**REQUIRED WORK:**
Using the data below, gather each line that includes the word "консультацию".

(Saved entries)
.....
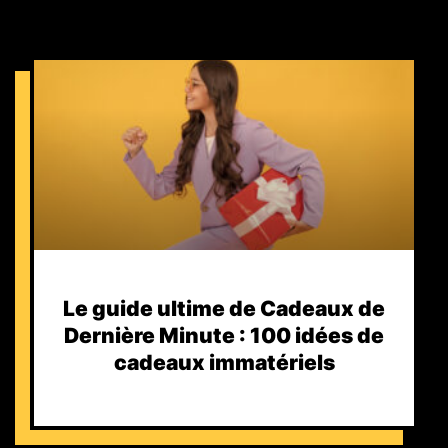
Le guide ultime de Cadeaux de
Dernière Minute : 100 idées de
cadeaux immatériels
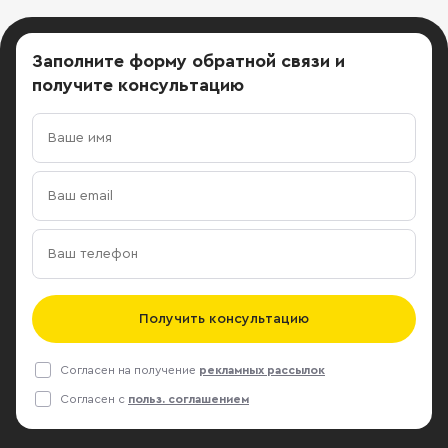
Заполните форму обратной связи
и
получите консультацию
Получить консультацию
Согласен на получение
рекламных рассылок
Согласен с
польз. соглашением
.....
**SOLUTION BELOW:**
получите консультацию
Получить консультацию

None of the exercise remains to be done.